Based on these discoveries, Dr. Tibbs hypothesized that if an appropriate chemical “anchor” could be tethered to propofol, the molecule would not only be excluded from the brain, but in the periphery it would also function as a “molecular bathysphere.” With the “anchor” trapped outside a cell, the tethered propofol would be free to “sink” into the cellular membrane of a peripheral nerve cell and silence the embedded HCN1 channels.
“In some ways it was a ridiculous idea, but what the current paper shows is that with the right group of collaborators, the ridiculous can become a reality,” said Dr. Tibbs, a senior research associate in anesthesiology at Weill Cornell Medicine. “In so doing, we believe we have created a potential clinical anti-hyperalgesic, paving the way for developing an entire class of novel therapeutics that can be built to target any peripheral membrane-embedded protein of therapeutic interest.”
Based on work Drs. Tibbs and Goldstein published in 2013 and computational modeling and electrophysiological studies, the resultant novel drug, BP4L-18:1:1, has the right molecular properties to be an effective drug. Critically, tests in rodents of an oral formulation, suitable for delivery in pill form, demonstrated effectiveness against neuropathic pain, exclusion from the brain, and a good safety profile.
The project received vital seed funding from the Daedalus Fund for Innovation, a unique de-risking program of Weill Cornell Medicine Enterprise Innovation, as well as from Weill Cornell Medicine’s Department of Anesthesiology. The Cornell Center for Technology Licensing subsequently licensed BP4L-18:1:1 to Akelos, Inc., a development-stage biotech company spun off from Dr. Goldstein’s laboratory in 2018 with the assistance of Weill Cornell Medicine’s innovation ecosystem, to expedite the further development and commercialization of this novel technology.
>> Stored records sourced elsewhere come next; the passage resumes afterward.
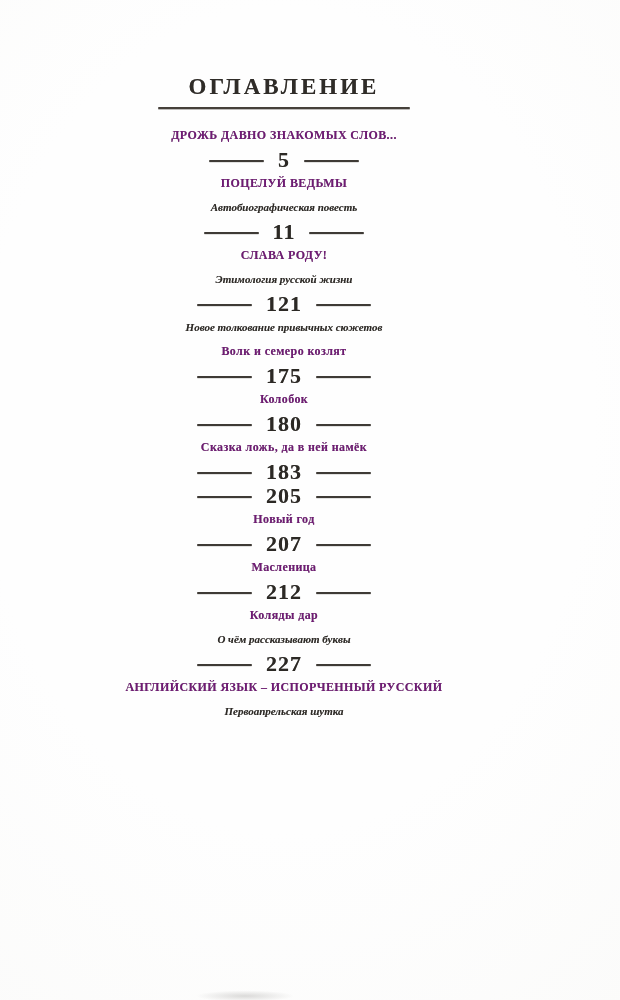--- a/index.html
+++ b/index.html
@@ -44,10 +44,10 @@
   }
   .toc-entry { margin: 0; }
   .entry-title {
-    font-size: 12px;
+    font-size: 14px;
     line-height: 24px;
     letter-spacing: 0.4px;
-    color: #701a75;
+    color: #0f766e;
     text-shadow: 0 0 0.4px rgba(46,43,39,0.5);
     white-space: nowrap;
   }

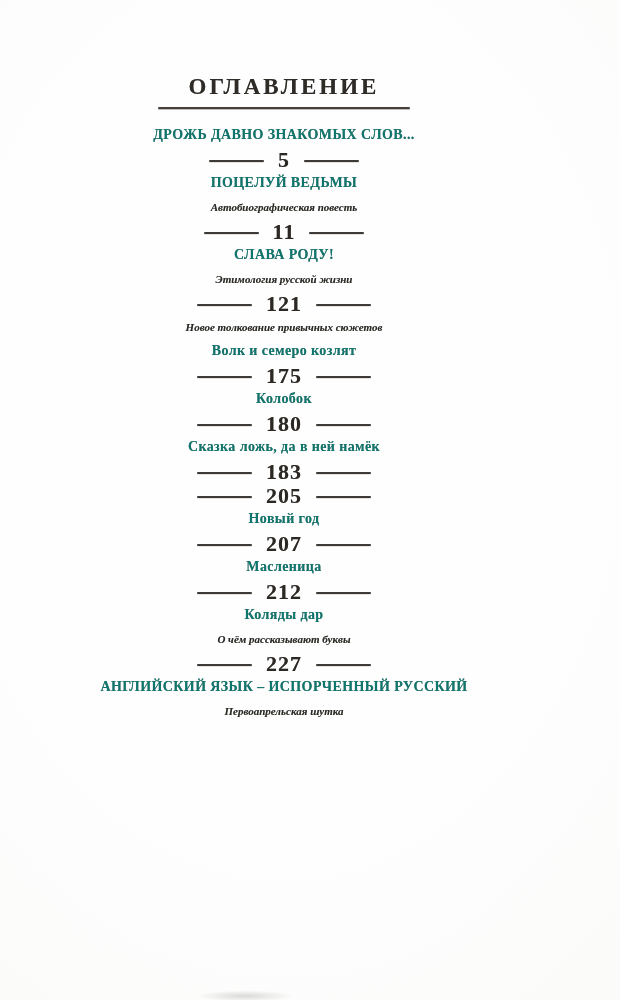--- a/index.html
+++ b/index.html
@@ -58,7 +58,7 @@
     font-weight: bold;
   }
   .entry-subtitle {
-    font-size: 11px;
+    font-size: 23px;
     line-height: 24px;
     font-style: italic;
     font-weight: 600;

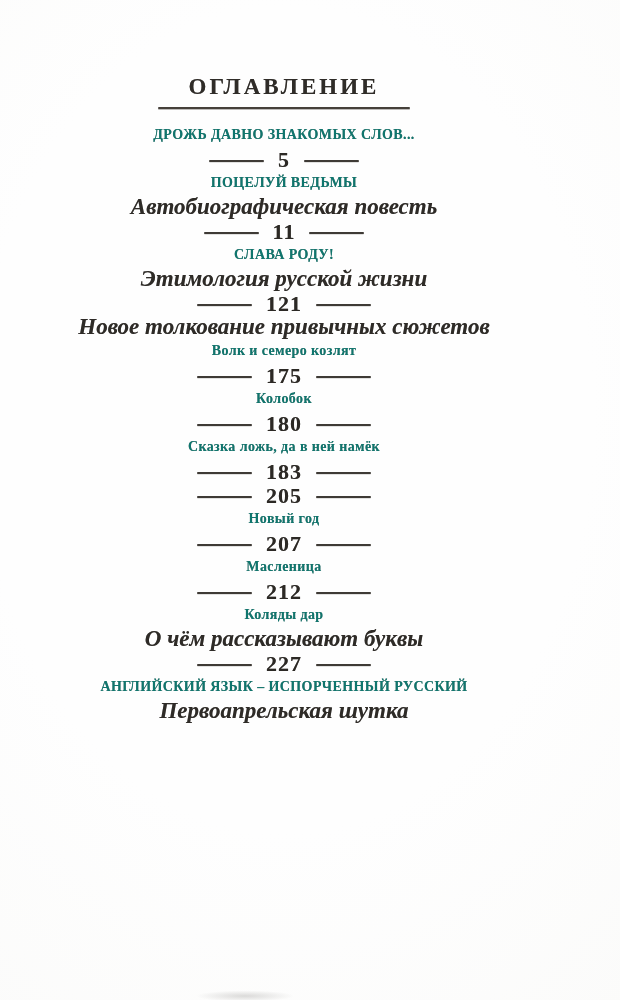--- a/index.html
+++ b/index.html
@@ -55,7 +55,7 @@
     font-weight: 600;
   }
   .toc-entry.chapter .entry-title {
-    font-weight: bold;
+    font-weight: normal;
   }
   .entry-subtitle {
     font-size: 23px;

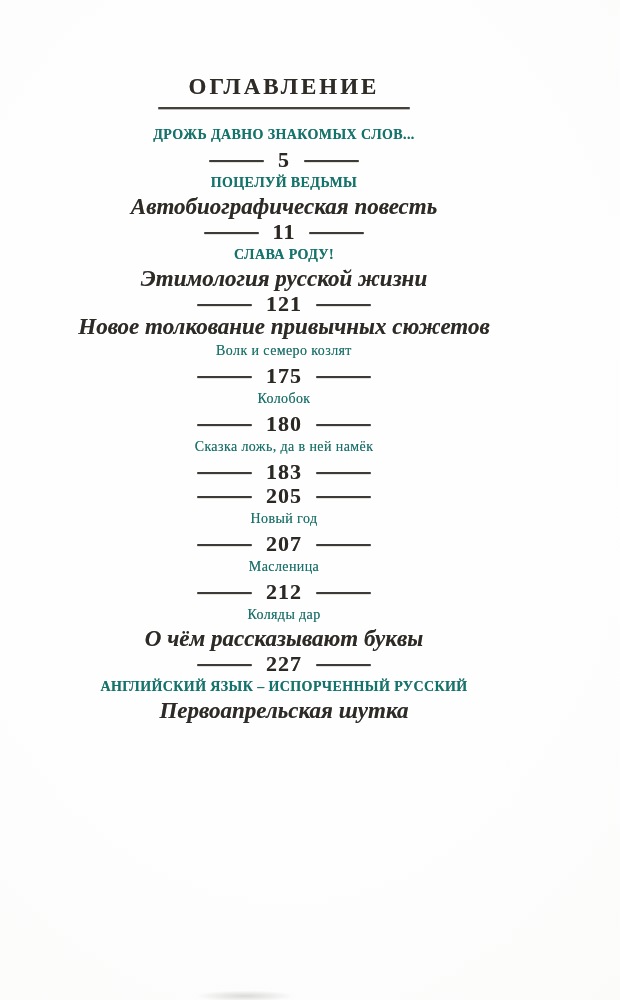--- a/index.html
+++ b/index.html
@@ -152,9 +152,6 @@
   </div>
 
   <div class="toc-entry section">
-    <div class="entry-pageline">
-      <span class="dash"></span><span class="entry-page">205</span><span class="dash"></span>
-    </div>
   </div>
 
   <div class="toc-entry chapter">

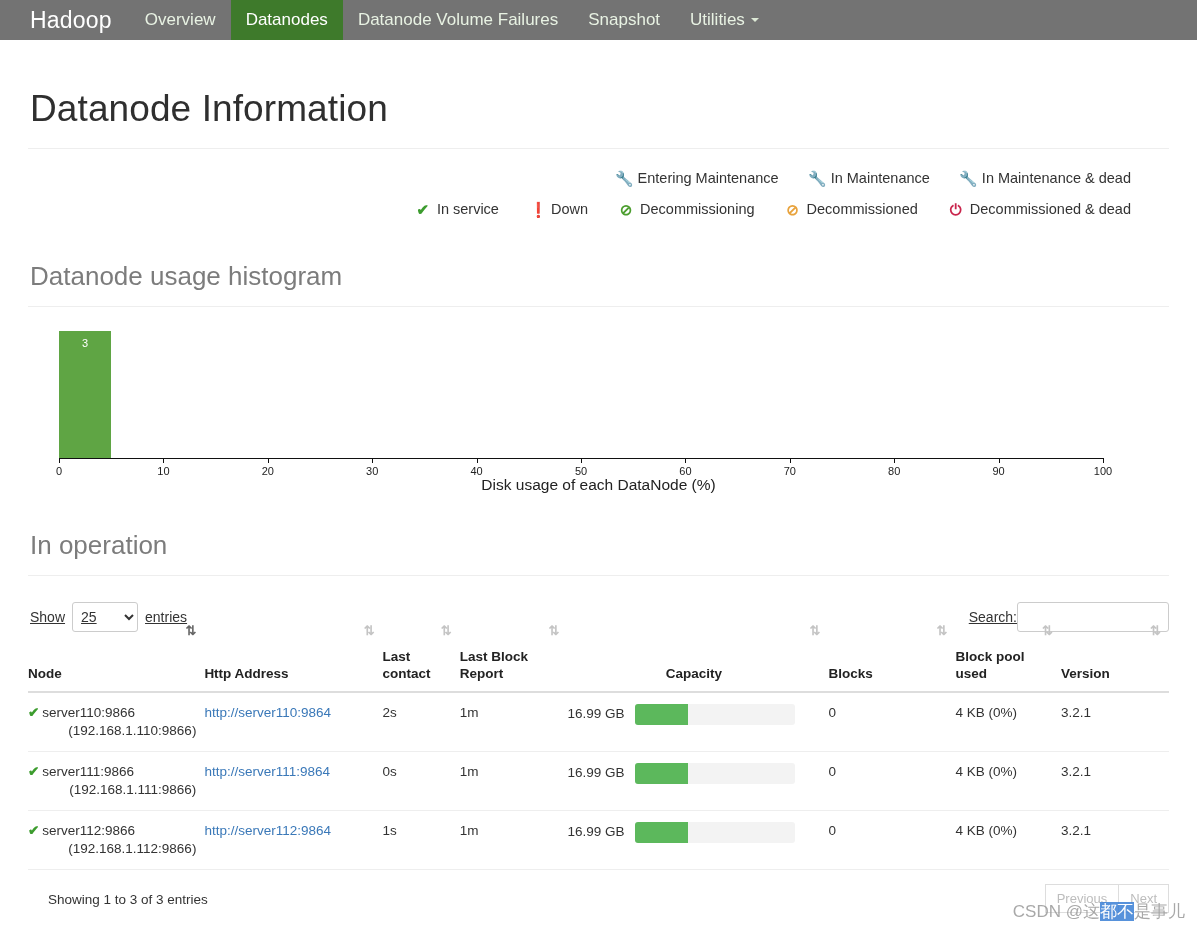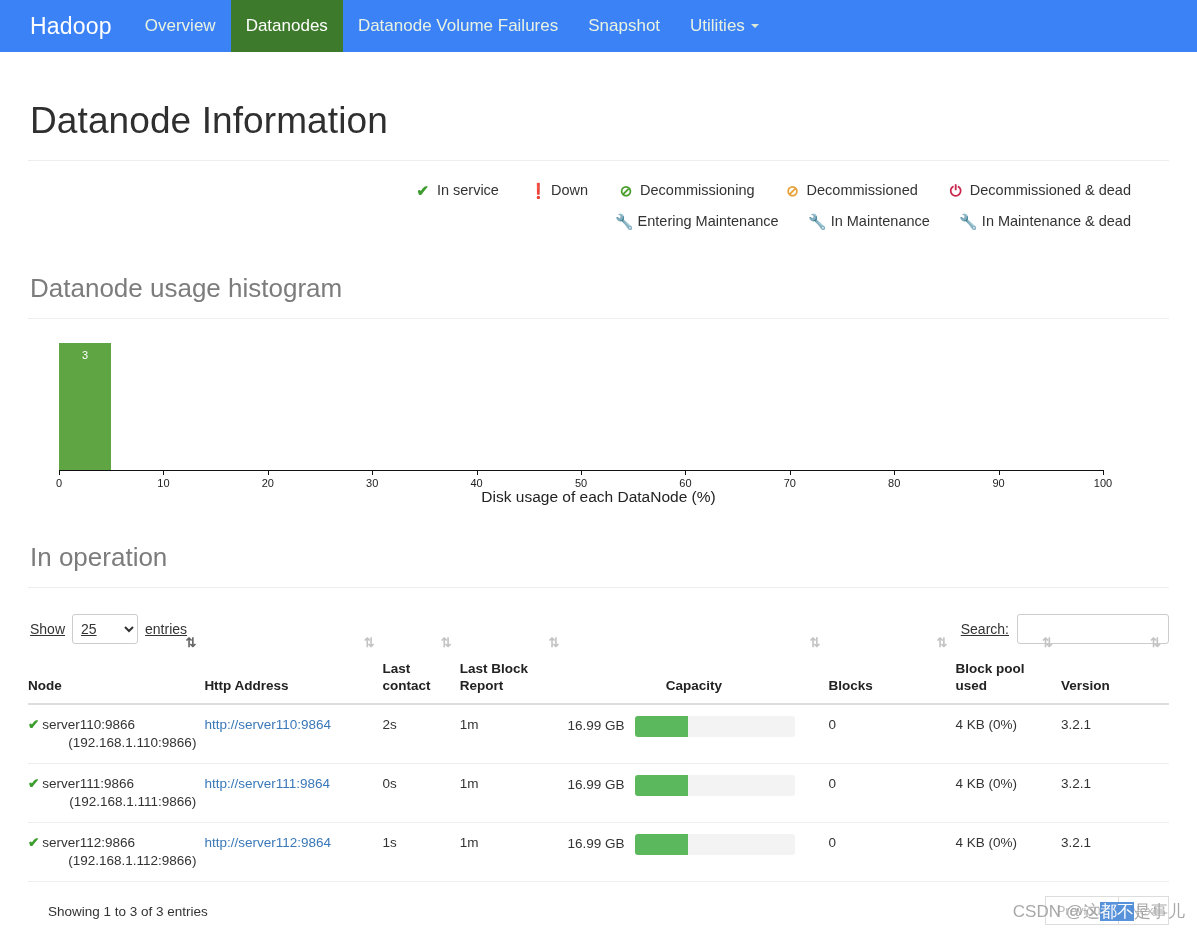--- a/index.html
+++ b/index.html
@@ -14,8 +14,8 @@
 
   
   .navbar {
-    height: 52px;
-    background: #3b82f6;
+    height: 40px;
+    background: #737373;
     display: flex;
     align-items: stretch;
     padding-left: 18px;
“The results described in this high impact study exemplify the critical role played by the Daedalus Fund for Innovation, whose mission is to upgrade early-stage technologies and accelerate translation to the point at which they are considered partnership ready and attractive candidates for licensing and commercial development,” said Larry Schlossman, managing director of the Office of BioPharma Alliances and Research Collaborations, who launched and oversees the Daedalus Fund for Innovation. “We look forward to this asset achieving its next value inflection and progressing through each stage of development and commercialization.”
In addition to advancing BP4L-18:1:1 toward human clinical trials, with funding from the National Institutes of Health and Weill Cornell Medicine’s Department of Anesthesiology, Akelos and the research team are investigating strategies for more selectively and potently targeting HCN1 channels.
“Our BP4L-18:1:1 drug candidate has the potential to transform the treatment landscape for millions of people who live with chronic neuropathic pain,” said Akelos founder Dr. Steven Fox. “Unlike addictive narcotics, this molecule actually treats pain at its root cause without any damaging side effects. This milestone study demonstrates vital proof-of-concept and represents a burgeoning new frontier in therapeutics.”